I shall see what happens in the next few days.

I Own Property in Scotland!

(Source: @matthewalexanderkellerwilliams IG.)

My history buff friend, Sean, shared a link on Groupon to purchase a share of land to restore a very old castle in Scotland. I figured, why not? It was less than $20 and it goes towards restoring a piece of history.

Here’s the fun part:

1) I have a deed to the small patch of land I now own.

2) I also have the title of Lady of Chaol Ghleann which I found out is legal (you may now call me Lady Shamma Casson 😊)

3) I’m allowed to wear the Dunans Rising Tartan which looks something like this:

(The Scottish Register of Tartans.)

A little backstory on my relationship with plaid:

my great-grandmother and grandmother had an unnatural obsession with plaid. Clothes, accessories, furniture, even my great-grandmother’s car was upholstered in it. So the love of plaid was killed out of me.

However the Dunans Rising Tartan has such pretty coloring…I’ll give it a pass. I plan on purchasing either a scarf or a wrap in the future.

I’m also using the property ownership as a manifestation affirmation. Hopefully I manifest something more tangible to live in like a tiny castle. A girl can dream.

Jokes pt. 2

(Source: Facebook.)

I know I have previously talked about people who destroy jokes by having no sense of humor, but what about the people telling them?

Today after work, I caught wind of the director James Gunn being fired from the MCU franchise and I’m disappointed. Not in Disney, but in him.

What people need to understand that there is always some truth in the jokes. Even if they’re being said or written for shock value, it still shows who you are as a person. Suddenly working for Disney doesn’t help you grow as a person or make you a better one.

The MCU is now up to two directors who have exhibited gross behavior, either by being an emotionally abusive husband or an author of pedophilic jokes. I swear to God if one more actor or director from this franchise is revealed to be gross, I’m going to have to petition for Disney to conduct background checks on all of their production staff.

Another Opportunity

(Source: Fresh Prince of Bel Air, NBC.)

The Universe works in very mysterious ways. Not only was I offered an opportunity to audition for a film, now a videographer friend of mine wants to work on a project with me.

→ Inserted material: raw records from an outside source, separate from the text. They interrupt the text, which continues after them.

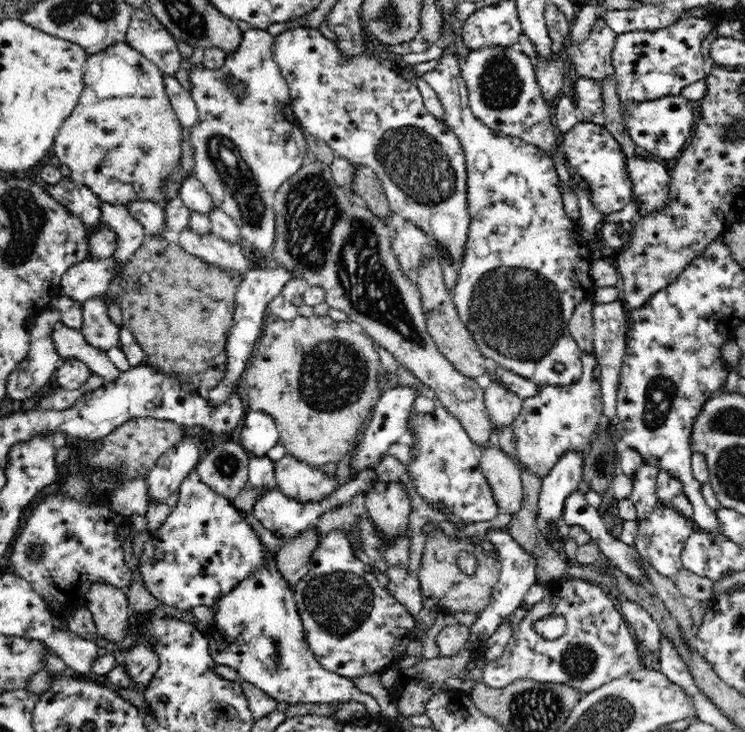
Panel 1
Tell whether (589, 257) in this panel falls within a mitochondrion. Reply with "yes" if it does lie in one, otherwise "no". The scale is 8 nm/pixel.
no

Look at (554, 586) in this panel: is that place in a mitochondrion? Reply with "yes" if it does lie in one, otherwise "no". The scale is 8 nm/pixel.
no

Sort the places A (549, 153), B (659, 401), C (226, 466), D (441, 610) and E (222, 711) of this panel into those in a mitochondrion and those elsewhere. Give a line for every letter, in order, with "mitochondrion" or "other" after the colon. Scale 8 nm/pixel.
A: other
B: mitochondrion
C: mitochondrion
D: other
E: other

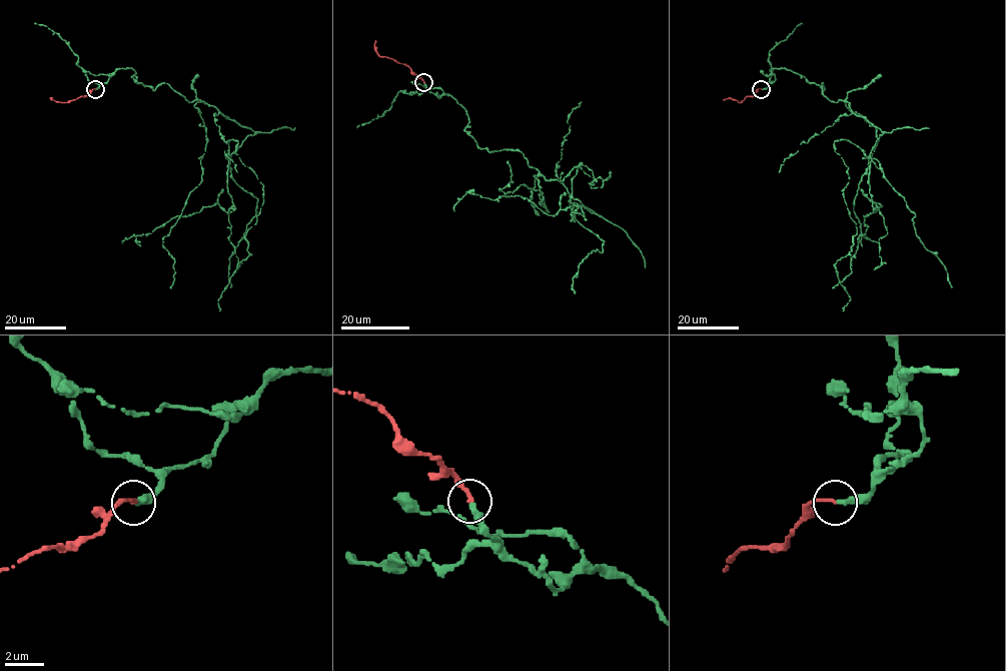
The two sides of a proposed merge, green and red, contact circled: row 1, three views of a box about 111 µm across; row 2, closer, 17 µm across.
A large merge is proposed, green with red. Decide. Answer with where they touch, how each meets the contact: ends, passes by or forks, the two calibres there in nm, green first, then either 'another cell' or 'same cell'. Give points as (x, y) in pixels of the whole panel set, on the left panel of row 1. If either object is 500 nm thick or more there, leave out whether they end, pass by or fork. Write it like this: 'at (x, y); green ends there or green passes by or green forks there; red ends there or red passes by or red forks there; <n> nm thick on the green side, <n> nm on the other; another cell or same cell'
at (95, 89); green ends there; red ends there; 320 nm thick on the green side, 200 nm on the other; same cell

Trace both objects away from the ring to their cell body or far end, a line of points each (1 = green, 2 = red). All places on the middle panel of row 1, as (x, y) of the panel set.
1: (423, 82), (480, 148), (520, 150), (601, 216), (573, 213), (572, 182), (582, 163), (610, 172), (562, 172)
2: (423, 82), (407, 65), (380, 56), (375, 49), (375, 41)

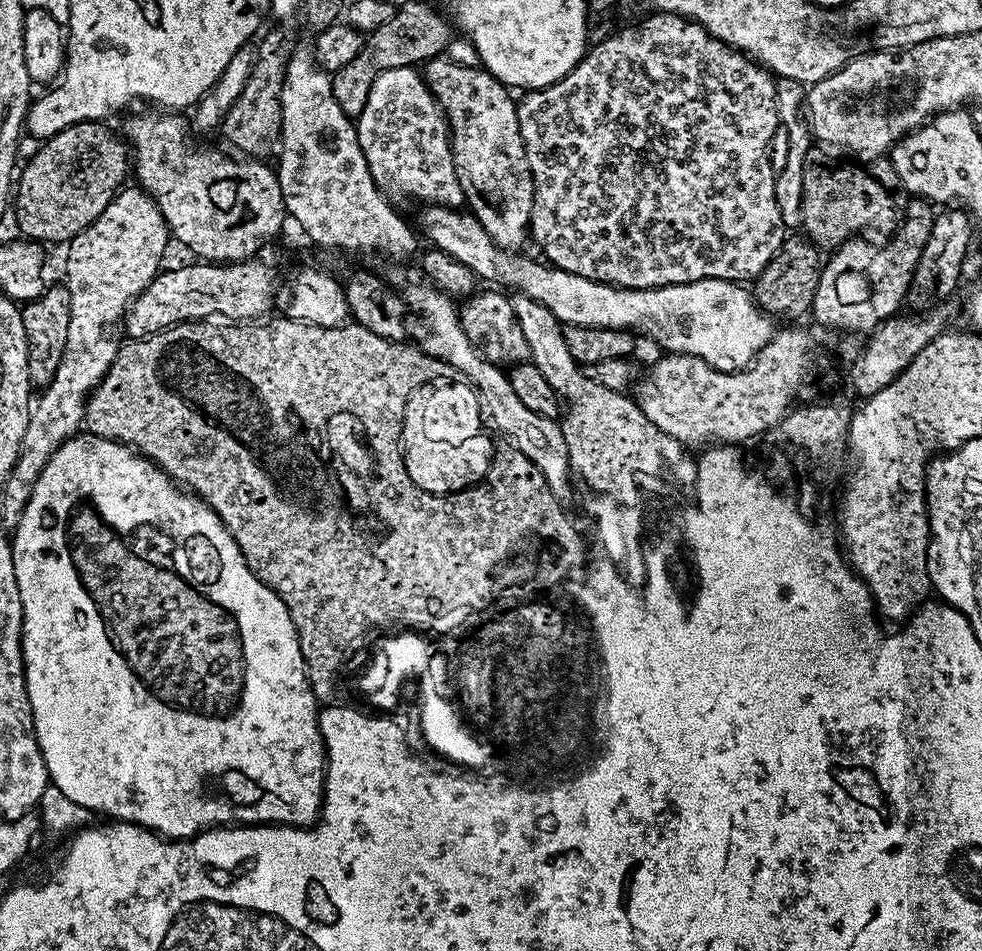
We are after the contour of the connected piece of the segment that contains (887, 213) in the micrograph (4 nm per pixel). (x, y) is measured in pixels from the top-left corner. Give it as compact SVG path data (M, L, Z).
M852 166L856 168L816 168L805 171L804 191L802 192L802 232L817 249L835 250L847 240L853 239L857 234L864 234L867 228L876 232L895 233L900 227L902 212L896 209L896 200L892 192L872 172L867 172L867 167Z

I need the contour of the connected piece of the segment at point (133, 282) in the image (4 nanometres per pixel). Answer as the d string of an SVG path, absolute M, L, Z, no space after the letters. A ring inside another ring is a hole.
M129 186L121 187L120 191L116 193L116 196L110 202L110 206L106 206L106 210L102 210L102 214L98 214L98 218L94 223L90 226L86 226L86 230L82 230L82 234L78 234L67 245L68 257L64 260L64 277L62 277L62 280L70 290L70 330L66 334L66 346L62 350L62 362L58 366L58 370L54 374L54 378L48 384L48 387L43 389L41 396L44 397L42 397L40 401L37 399L35 403L31 405L28 413L26 434L22 438L22 446L20 447L20 453L16 459L16 465L14 466L14 470L10 470L10 474L6 478L6 482L2 485L2 492L4 492L4 512L9 516L9 518L7 517L9 521L19 521L20 515L24 512L24 507L28 502L30 502L30 496L34 494L36 483L38 482L40 475L42 474L42 470L46 466L46 462L49 458L58 451L62 444L67 443L68 440L71 440L73 436L77 435L77 433L81 431L84 423L84 404L88 401L88 396L92 393L93 388L97 388L97 386L100 385L100 380L110 370L110 366L116 357L116 352L121 346L121 341L119 339L116 340L116 328L118 332L118 325L123 321L129 309L131 309L133 300L142 294L142 290L146 290L148 288L148 284L153 278L155 278L156 273L161 271L162 264L160 264L160 259L163 258L164 251L168 248L168 240L170 244L169 226L167 222L164 221L164 216L156 205L156 201L153 200L143 188L139 186L133 186L133 188L128 187Z

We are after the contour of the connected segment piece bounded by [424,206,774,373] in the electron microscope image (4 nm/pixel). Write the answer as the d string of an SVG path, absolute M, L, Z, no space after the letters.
M428 206L428 207L425 207L425 209L426 210L424 212L424 232L426 235L429 236L430 239L432 239L431 247L433 249L439 250L441 252L445 252L446 255L449 256L450 258L454 258L458 262L462 262L462 266L466 266L467 268L469 268L469 270L472 271L473 276L479 278L481 281L489 280L489 282L492 283L489 285L499 286L501 289L504 289L504 290L509 290L508 288L516 288L516 289L512 289L512 290L515 290L517 293L519 293L519 295L528 296L534 302L542 302L542 306L546 306L546 310L550 310L550 314L554 314L554 318L558 318L561 322L561 325L573 324L574 326L582 326L583 328L619 328L621 330L631 330L633 333L636 333L636 334L639 334L639 332L645 332L646 335L653 336L654 339L660 340L660 344L662 347L664 347L663 351L665 353L679 354L681 356L697 356L698 358L702 358L702 360L704 362L708 363L709 366L716 368L718 371L722 371L722 372L726 372L726 373L739 372L741 369L745 369L745 368L749 367L749 365L751 365L753 363L753 361L755 360L758 352L760 350L762 350L762 348L764 346L766 346L766 344L768 342L770 342L772 335L774 333L774 326L772 326L771 318L768 317L766 313L760 312L761 305L759 303L757 303L757 301L754 299L751 291L749 291L749 289L747 287L741 286L739 283L733 282L731 280L695 280L694 282L690 282L689 284L671 284L670 286L666 286L665 288L618 288L618 287L616 287L615 284L600 284L596 280L591 280L590 278L582 278L578 274L570 274L566 270L562 270L561 268L555 267L547 262L541 262L539 259L537 259L538 261L531 260L531 258L528 256L520 256L520 255L524 255L524 254L517 254L515 251L498 247L494 243L494 241L490 238L490 234L486 234L486 230L484 229L484 227L480 223L477 222L475 216L469 214L467 211L453 210L447 206Z

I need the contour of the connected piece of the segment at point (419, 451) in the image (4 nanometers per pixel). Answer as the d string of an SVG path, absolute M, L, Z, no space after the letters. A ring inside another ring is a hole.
M460 378L431 380L410 394L407 410L406 467L413 484L433 496L447 496L483 480L492 464L494 443L480 420L480 403L471 384Z

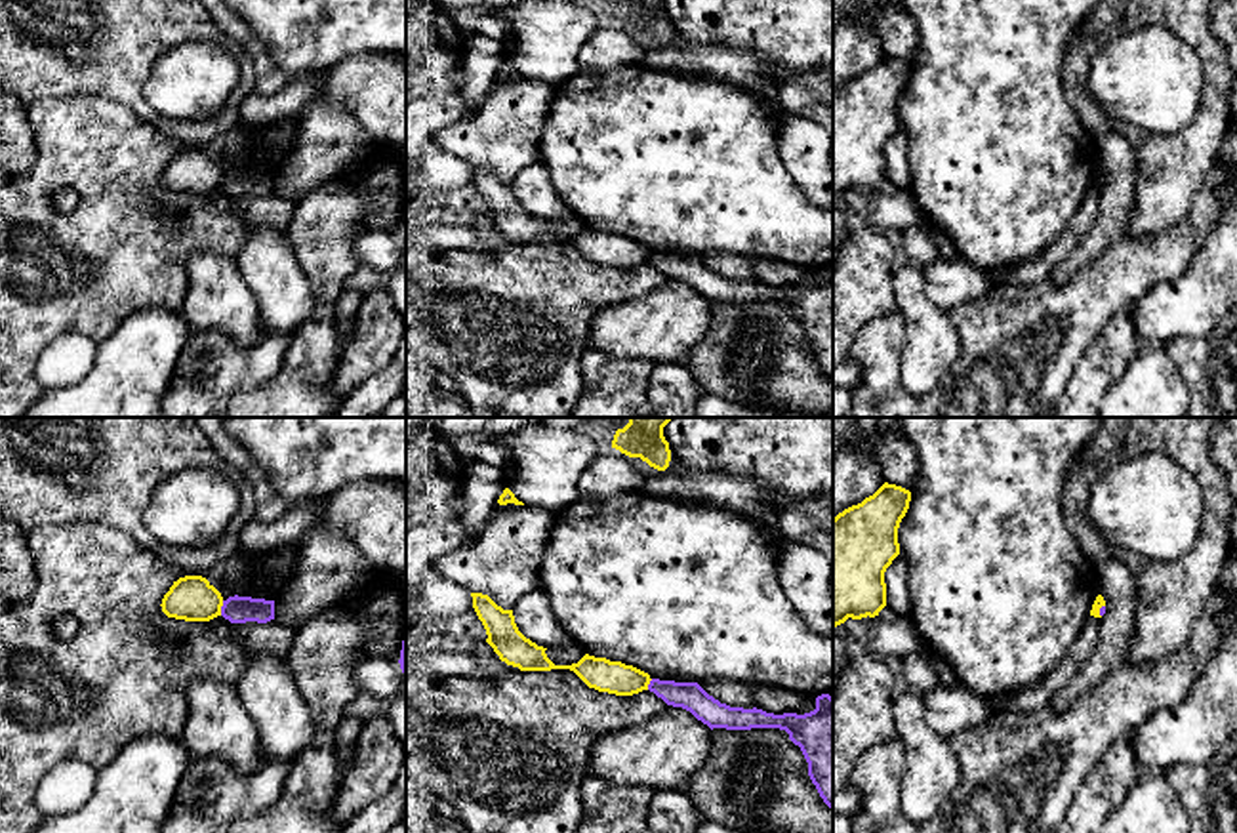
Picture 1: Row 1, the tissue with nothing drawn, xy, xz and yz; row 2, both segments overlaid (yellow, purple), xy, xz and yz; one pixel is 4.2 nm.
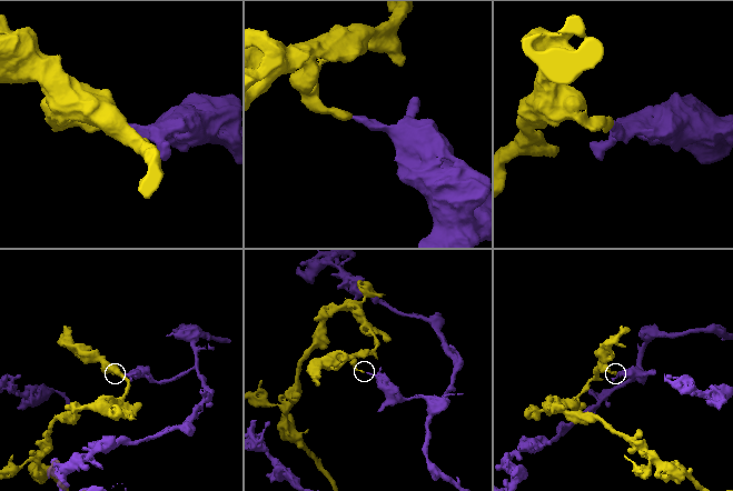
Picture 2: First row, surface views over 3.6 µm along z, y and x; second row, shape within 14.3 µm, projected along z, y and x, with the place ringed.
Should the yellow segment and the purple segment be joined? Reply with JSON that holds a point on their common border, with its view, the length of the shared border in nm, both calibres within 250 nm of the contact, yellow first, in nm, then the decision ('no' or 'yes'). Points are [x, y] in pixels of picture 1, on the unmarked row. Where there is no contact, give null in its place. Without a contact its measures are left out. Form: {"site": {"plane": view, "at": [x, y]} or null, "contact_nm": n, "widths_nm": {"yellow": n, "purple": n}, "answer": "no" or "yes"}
{"site": {"plane": "xy", "at": [220, 182]}, "contact_nm": 70, "widths_nm": {"yellow": 190, "purple": 110}, "answer": "no"}

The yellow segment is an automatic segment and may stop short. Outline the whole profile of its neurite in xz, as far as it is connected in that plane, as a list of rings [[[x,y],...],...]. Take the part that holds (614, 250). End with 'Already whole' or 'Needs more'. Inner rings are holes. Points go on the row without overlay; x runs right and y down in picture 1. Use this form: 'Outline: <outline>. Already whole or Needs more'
Outline: [[[471,166],[471,170],[473,181],[486,202],[486,215],[507,238],[520,244],[570,242],[589,261],[616,269],[633,269],[648,263],[650,248],[621,234],[585,227],[578,236],[555,238],[545,227],[547,221],[537,219],[518,204],[513,183],[503,183],[482,166]]]. Already whole

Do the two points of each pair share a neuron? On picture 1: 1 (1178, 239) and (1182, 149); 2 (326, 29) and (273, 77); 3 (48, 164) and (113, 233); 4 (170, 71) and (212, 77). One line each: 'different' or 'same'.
1: different
2: different
3: same
4: same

This time, it’s a horror scene that I would film with another person. No pay, BUT he’s giving me the footage for my reel!

I mentioned in a previous post about productions that can’t pay their actors, but have the audacity to not hire them without a reel, and the only compensation they offer is more reel footage. It made no sense. My friend, who offered me this project, is doing this the CORRECT way by making beneficial for both of us.

I will give credit where credit is due. He watched my Instagram stories where I talk and film all of the time and that was a form of a reel for him. Don’t be mistaken though, I would never be able to pull those stories together into a professional reel to send to casting directors. However, the industry is changing and more casting decisions are being made based upon how strong your social media following is.

I’m excited about this opportunity, and a little suspicious about why everything I’ve wanted to do since January, is only now forming a month before I’m supposed to leave.

(Source: Facebook.)

How It Always Works Out

(Source: Yuri!!! On Ice, Mitsurou Kubo.)

This morning I received an invite to audition for a role on an indie film that would be shooting next month. The timing comes right after I complain about my career going stagnant, which now renders that post null and void.

There’s no guarantee that I will get the part, however, the fact that the director reached out to me is important.

So what is the film?

It’s about a young woman who has major relationship failures with except for a meaningful relationship with another woman in her early twenties. I was offered to play one of the supporting roles in this film. The best part is, it’s a paying role too.

YES. This is the dream. To play a speaking part in a film or television show and actually getting compensated for it.

The only issue is that the schedule may roll into when I’m supposed to leave the country. Who knows what will happen, but it’s an opportunity I feel I couldn’t turn down. Prayers and fingers crossed for the best possible outcome.